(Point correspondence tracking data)
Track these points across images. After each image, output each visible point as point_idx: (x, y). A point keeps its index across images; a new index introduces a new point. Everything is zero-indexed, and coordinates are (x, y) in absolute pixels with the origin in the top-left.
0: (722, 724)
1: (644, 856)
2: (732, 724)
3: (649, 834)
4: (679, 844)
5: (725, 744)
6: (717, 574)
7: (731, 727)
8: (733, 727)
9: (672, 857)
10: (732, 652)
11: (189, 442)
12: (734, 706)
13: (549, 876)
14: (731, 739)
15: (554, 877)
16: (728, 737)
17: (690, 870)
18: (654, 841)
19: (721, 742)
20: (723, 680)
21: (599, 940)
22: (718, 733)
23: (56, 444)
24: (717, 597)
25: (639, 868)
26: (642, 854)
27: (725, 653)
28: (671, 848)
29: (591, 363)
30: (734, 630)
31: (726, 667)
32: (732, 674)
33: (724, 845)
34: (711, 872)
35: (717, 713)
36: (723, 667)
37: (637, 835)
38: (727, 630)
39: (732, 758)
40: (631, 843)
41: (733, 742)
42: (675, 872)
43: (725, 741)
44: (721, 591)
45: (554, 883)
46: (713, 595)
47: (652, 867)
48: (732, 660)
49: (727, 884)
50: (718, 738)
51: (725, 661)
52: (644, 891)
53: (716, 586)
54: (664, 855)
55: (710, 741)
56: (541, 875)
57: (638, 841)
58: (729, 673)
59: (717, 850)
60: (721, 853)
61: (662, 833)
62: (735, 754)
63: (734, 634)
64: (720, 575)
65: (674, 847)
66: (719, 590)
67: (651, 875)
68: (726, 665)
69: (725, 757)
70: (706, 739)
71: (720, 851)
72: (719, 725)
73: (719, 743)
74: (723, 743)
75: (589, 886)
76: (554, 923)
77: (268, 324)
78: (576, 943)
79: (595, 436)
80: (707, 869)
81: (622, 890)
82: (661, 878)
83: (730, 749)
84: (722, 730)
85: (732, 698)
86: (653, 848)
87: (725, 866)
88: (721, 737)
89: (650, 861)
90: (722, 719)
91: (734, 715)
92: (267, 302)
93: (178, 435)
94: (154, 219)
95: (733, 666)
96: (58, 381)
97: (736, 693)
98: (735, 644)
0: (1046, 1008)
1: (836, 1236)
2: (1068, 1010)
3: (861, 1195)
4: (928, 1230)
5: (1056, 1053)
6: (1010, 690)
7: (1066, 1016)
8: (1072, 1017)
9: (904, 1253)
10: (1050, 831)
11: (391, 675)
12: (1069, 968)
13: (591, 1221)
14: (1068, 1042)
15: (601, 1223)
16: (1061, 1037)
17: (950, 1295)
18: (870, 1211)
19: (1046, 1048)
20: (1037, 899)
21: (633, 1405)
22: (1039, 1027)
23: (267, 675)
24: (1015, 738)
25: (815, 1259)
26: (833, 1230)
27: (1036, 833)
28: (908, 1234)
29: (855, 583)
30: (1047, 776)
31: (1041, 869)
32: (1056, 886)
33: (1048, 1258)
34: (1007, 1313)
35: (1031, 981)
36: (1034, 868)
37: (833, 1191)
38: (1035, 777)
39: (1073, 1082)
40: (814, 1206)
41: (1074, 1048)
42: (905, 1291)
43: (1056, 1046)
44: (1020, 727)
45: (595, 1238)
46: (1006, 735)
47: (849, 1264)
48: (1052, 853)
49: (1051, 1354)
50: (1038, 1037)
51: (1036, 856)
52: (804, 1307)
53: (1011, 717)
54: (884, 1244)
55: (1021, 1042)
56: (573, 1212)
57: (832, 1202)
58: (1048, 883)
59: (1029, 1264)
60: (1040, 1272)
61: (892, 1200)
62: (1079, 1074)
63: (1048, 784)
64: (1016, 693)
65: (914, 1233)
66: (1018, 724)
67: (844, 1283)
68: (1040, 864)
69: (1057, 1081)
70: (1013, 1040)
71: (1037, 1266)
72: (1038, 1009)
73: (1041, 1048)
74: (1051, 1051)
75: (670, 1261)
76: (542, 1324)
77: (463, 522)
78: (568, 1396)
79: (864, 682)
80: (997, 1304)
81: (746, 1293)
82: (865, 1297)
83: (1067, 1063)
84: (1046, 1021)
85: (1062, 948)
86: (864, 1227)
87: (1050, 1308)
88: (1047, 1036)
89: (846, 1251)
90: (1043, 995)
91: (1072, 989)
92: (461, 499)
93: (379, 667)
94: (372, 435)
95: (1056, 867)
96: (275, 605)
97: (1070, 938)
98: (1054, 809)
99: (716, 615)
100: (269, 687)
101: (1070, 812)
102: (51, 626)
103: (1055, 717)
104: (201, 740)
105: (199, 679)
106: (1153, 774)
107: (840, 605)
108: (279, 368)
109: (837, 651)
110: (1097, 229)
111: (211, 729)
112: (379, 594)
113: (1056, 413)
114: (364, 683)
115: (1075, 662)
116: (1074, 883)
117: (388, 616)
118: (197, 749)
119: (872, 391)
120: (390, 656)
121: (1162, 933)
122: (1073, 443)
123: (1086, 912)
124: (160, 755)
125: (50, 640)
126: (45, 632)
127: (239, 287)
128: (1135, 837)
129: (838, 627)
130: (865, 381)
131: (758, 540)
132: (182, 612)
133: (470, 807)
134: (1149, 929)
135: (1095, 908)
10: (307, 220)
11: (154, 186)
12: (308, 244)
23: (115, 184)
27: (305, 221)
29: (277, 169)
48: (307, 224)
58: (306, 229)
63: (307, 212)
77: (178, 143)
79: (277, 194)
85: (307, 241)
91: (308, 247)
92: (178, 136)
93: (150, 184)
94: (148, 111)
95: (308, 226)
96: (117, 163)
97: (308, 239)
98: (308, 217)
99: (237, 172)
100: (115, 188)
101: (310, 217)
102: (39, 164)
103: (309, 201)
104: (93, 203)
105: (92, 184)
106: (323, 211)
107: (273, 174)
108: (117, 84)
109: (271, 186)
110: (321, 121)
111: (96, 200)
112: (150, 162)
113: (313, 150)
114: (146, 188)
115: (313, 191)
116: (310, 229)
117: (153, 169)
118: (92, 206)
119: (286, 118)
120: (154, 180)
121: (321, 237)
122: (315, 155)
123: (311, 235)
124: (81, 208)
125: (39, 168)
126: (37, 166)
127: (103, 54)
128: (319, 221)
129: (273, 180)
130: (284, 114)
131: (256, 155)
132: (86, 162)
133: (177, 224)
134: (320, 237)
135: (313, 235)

--

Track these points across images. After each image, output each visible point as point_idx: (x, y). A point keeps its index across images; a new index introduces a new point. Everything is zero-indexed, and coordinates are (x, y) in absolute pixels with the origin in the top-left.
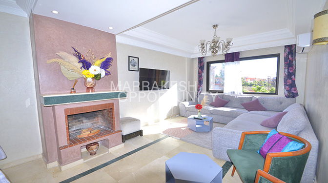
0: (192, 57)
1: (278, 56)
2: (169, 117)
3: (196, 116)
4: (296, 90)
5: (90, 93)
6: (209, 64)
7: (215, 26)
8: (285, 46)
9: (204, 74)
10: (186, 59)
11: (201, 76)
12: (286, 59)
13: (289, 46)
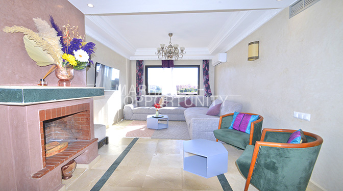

**Work instructions:** Copy the lines above unchanged, starting with the line containing "99: (716, 615)" and ending with the line containing "123: (1086, 912)". Include both of those lines.

**Task answer:**
99: (716, 615)
100: (269, 687)
101: (1070, 812)
102: (51, 626)
103: (1055, 717)
104: (201, 740)
105: (199, 679)
106: (1153, 774)
107: (840, 605)
108: (279, 368)
109: (837, 651)
110: (1097, 229)
111: (211, 729)
112: (379, 594)
113: (1056, 413)
114: (364, 683)
115: (1075, 662)
116: (1074, 883)
117: (388, 616)
118: (197, 749)
119: (872, 391)
120: (390, 656)
121: (1162, 933)
122: (1073, 443)
123: (1086, 912)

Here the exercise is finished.